TASK MATERIAL:
+++

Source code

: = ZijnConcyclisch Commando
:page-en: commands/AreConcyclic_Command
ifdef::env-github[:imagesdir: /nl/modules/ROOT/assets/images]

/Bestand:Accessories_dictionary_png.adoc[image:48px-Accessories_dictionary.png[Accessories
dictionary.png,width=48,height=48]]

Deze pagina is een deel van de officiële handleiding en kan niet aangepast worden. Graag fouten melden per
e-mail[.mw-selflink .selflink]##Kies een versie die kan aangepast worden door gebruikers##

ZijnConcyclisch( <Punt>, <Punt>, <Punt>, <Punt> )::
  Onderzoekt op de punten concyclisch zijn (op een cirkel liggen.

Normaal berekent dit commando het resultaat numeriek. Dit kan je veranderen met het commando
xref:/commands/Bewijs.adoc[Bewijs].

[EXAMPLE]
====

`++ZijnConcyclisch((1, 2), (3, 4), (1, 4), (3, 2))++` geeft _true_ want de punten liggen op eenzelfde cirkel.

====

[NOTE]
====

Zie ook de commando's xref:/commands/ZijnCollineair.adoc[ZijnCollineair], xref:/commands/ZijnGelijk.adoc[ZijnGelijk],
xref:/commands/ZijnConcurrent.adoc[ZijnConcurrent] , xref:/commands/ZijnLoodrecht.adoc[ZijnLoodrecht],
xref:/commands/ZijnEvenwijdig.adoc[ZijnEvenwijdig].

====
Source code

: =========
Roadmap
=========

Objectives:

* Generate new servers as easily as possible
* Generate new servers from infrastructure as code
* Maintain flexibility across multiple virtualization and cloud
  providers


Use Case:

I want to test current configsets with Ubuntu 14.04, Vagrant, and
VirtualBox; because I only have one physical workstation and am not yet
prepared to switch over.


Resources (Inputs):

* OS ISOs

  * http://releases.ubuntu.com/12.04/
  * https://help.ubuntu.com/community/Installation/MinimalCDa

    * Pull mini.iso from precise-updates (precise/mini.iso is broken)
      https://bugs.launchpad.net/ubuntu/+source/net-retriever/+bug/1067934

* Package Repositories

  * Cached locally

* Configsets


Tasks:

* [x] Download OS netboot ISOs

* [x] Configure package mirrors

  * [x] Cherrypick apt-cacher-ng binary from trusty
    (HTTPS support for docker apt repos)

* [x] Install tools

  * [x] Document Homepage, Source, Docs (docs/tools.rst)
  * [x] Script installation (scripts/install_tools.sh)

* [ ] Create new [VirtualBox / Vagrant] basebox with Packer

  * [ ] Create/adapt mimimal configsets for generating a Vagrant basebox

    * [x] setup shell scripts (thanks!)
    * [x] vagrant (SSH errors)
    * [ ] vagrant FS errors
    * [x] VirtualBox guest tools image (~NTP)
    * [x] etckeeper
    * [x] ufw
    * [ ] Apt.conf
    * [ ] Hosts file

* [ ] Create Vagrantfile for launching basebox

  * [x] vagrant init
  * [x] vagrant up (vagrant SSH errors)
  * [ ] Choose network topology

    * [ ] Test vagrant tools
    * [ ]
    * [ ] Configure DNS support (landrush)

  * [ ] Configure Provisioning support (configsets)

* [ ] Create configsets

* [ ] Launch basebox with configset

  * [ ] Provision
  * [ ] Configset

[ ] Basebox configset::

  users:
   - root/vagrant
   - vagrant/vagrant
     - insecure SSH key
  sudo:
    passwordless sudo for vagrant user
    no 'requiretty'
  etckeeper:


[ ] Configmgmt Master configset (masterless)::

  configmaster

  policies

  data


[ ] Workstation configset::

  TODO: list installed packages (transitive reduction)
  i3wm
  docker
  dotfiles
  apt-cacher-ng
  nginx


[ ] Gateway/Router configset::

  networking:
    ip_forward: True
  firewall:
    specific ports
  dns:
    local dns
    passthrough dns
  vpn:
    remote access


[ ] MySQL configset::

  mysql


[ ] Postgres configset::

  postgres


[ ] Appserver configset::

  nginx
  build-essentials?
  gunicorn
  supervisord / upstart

+++

PROBLEM TO SOLVE:
Repeat the data exactly, with every line included.

RESULT OF THE EXERCISE:
Source code

: = ZijnConcyclisch Commando
:page-en: commands/AreConcyclic_Command
ifdef::env-github[:imagesdir: /nl/modules/ROOT/assets/images]

/Bestand:Accessories_dictionary_png.adoc[image:48px-Accessories_dictionary.png[Accessories
dictionary.png,width=48,height=48]]

Deze pagina is een deel van de officiële handleiding en kan niet aangepast worden. Graag fouten melden per
e-mail[.mw-selflink .selflink]##Kies een versie die kan aangepast worden door gebruikers##

ZijnConcyclisch( <Punt>, <Punt>, <Punt>, <Punt> )::
  Onderzoekt op de punten concyclisch zijn (op een cirkel liggen.

Normaal berekent dit commando het resultaat numeriek. Dit kan je veranderen met het commando
xref:/commands/Bewijs.adoc[Bewijs].

[EXAMPLE]
====

`++ZijnConcyclisch((1, 2), (3, 4), (1, 4), (3, 2))++` geeft _true_ want de punten liggen op eenzelfde cirkel.

====

[NOTE]
====

Zie ook de commando's xref:/commands/ZijnCollineair.adoc[ZijnCollineair], xref:/commands/ZijnGelijk.adoc[ZijnGelijk],
xref:/commands/ZijnConcurrent.adoc[ZijnConcurrent] , xref:/commands/ZijnLoodrecht.adoc[ZijnLoodrecht],
xref:/commands/ZijnEvenwijdig.adoc[ZijnEvenwijdig].

====
Source code

: =========
Roadmap
=========

Objectives:

* Generate new servers as easily as possible
* Generate new servers from infrastructure as code
* Maintain flexibility across multiple virtualization and cloud
  providers


Use Case:

I want to test current configsets with Ubuntu 14.04, Vagrant, and
VirtualBox; because I only have one physical workstation and am not yet
prepared to switch over.


Resources (Inputs):

* OS ISOs

  * http://releases.ubuntu.com/12.04/
  * https://help.ubuntu.com/community/Installation/MinimalCDa

    * Pull mini.iso from precise-updates (precise/mini.iso is broken)
      https://bugs.launchpad.net/ubuntu/+source/net-retriever/+bug/1067934

* Package Repositories

  * Cached locally

* Configsets


Tasks:

* [x] Download OS netboot ISOs

* [x] Configure package mirrors

  * [x] Cherrypick apt-cacher-ng binary from trusty
    (HTTPS support for docker apt repos)

* [x] Install tools

  * [x] Document Homepage, Source, Docs (docs/tools.rst)
  * [x] Script installation (scripts/install_tools.sh)

* [ ] Create new [VirtualBox / Vagrant] basebox with Packer

  * [ ] Create/adapt mimimal configsets for generating a Vagrant basebox

    * [x] setup shell scripts (thanks!)
    * [x] vagrant (SSH errors)
    * [ ] vagrant FS errors
    * [x] VirtualBox guest tools image (~NTP)
    * [x] etckeeper
    * [x] ufw
    * [ ] Apt.conf
    * [ ] Hosts file

* [ ] Create Vagrantfile for launching basebox

  * [x] vagrant init
  * [x] vagrant up (vagrant SSH errors)
  * [ ] Choose network topology

    * [ ] Test vagrant tools
    * [ ]
    * [ ] Configure DNS support (landrush)

  * [ ] Configure Provisioning support (configsets)

* [ ] Create configsets

* [ ] Launch basebox with configset

  * [ ] Provision
  * [ ] Configset

[ ] Basebox configset::

  users:
   - root/vagrant
   - vagrant/vagrant
     - insecure SSH key
  sudo:
    passwordless sudo for vagrant user
    no 'requiretty'
  etckeeper:


[ ] Configmgmt Master configset (masterless)::

  configmaster

  policies

  data


[ ] Workstation configset::

  TODO: list installed packages (transitive reduction)
  i3wm
  docker
  dotfiles
  apt-cacher-ng
  nginx


[ ] Gateway/Router configset::

  networking:
    ip_forward: True
  firewall:
    specific ports
  dns:
    local dns
    passthrough dns
  vpn:
    remote access


[ ] MySQL configset::

  mysql


[ ] Postgres configset::

  postgres


[ ] Appserver configset::

  nginx
  build-essentials?
  gunicorn
  supervisord / upstart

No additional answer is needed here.